A lengthy single-player campaign gets off to a worrying start, too, as you trek through a few too many soulless environments while unintentionally-comedic civilians run around looking terrified as weak, tinny screaming effects play out awkwardly in the background. The momentum of the campaign picks up dramatically, however, after you’re forced to plod through a hidden Russian outpost buried in snowfields, and the end chunk vastly outshines what’s come before.
But the real problem is that Future Soldier is a conflicted campaign, and it’s never quite clear what it’s looking to accomplish. There’s a tangible sense that Ubisoft doesn’t even know what it wants the game to be, fighting a war on two fronts as it attempts to both out-stealth and out-action a whole cache of other competing titles. This lack of clarity ensures the muddled set-pieces never quite play out with the right sparkle, and that the stealth is never quite complex enough to really satisfy.
Ubisoft is a publisher that revels in the mechanics of game design, and its development houses are often two steps ahead of the competition when it comes to the medium’s next big tricks. Yet Future Soldier’s greatest flaw is that it never finds the right home for its myriad gameplay systems, cobbling together some excellent component parts into a confused whole.
Nowhere is a sense of stray, stumbling mechanics more noticeable than with Gunsmith, a fancy and elaborate way to customise the various bits and bobs of your weaponry. The range of customisation is certainly impressive, and you’re able to mix-and-match between a selection of triggers, magazines, barrels, gas systems, muzzles, stock, optics and paints.
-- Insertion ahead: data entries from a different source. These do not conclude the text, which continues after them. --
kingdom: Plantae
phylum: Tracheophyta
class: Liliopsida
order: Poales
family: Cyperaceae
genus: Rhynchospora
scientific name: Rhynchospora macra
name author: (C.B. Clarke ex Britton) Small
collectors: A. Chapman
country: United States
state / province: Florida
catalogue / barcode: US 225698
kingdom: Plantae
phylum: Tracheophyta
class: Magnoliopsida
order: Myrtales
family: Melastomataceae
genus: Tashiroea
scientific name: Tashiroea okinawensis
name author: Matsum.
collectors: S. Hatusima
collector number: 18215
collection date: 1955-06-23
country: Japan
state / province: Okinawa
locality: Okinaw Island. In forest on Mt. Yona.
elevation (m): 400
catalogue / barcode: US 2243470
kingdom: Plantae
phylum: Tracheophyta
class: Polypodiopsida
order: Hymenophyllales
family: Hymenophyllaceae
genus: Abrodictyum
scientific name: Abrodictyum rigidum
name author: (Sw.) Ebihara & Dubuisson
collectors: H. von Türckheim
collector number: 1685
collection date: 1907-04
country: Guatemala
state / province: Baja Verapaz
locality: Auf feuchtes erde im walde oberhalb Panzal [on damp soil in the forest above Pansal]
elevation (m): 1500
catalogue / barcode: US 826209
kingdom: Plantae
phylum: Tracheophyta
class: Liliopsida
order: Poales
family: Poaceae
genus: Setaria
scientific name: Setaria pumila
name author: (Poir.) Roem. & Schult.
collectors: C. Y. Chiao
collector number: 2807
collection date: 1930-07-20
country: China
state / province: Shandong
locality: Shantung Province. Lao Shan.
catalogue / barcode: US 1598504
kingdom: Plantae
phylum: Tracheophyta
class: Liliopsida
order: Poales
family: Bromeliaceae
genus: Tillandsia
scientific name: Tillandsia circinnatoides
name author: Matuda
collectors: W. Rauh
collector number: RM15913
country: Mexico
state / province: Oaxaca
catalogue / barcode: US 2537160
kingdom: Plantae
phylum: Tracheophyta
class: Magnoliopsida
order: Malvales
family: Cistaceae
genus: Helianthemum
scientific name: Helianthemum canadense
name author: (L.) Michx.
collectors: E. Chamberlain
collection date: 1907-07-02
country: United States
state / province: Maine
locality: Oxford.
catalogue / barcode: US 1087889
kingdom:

But Gunsmith is also exhaustive enough that Ubisoft is obviously terrified of it, shunting it behind some menus and having the campaign just recommend you items for each level anyway.
Gunsmith might have more of a point in multiplayer, where players spend ages customising their loadouts in a quest for the perfect combination, though I imagine most people won’t be looking for much more than a decent scope. They’ll definitely need one, though, as Future Soldier’s adversarial modes play out slowly across small maps with exceeding long sight lines – a sniper’s playground, in other words.
There’s a noticeable intensity to these high-risk multiplayer brawls, spread out across 10 maps and four team-based modes. The most elaborate on offer is Decoy, which has a team of attackers blitzing three objectives, with one randomly assigned area being more important than the other – it’s an interesting idea, but one just a little bit too elaborate and unwieldy to properly take off. Far more successful are Siege and Saboteur, which riff off established game modes like Search & Destroy and one-flag CTF. Conflict, the game’s all-purpose mode, thrusts teams into a string of rolling objectives similar to Killzone’s Warzone. Rounding out the online options is Guerilla, a wave-based survival mode for four-players that plays out exactly like you expect it to.
Future Soldier multiplayer, much like its single-player campaign, can never really escape the fact it feels stitched together from other designs, and in doing so it gains scope and diversity at the cost of a clear, unified direction; it almost becomes more than the sum of its parts, but not quite. Regardless, its punishing arsenal and focus on strong teamwork will likely help it become a prime stomping ground for hardcore shooter fans over the summer period, and it certainly helps that the third-person genre is far less crowded than the first. It must also be said that the sensor grenade is probably the best anti-camper invention of all time.
While there’s enough to like about Future Soldier, it doesn’t quite live up to the pedigree of the series. Occasionally ambitious but ultimately too afraid to deviate from the genre’s well-worn formulas, Ghost Recon: Future Soldier feels like it’s stuck in the past.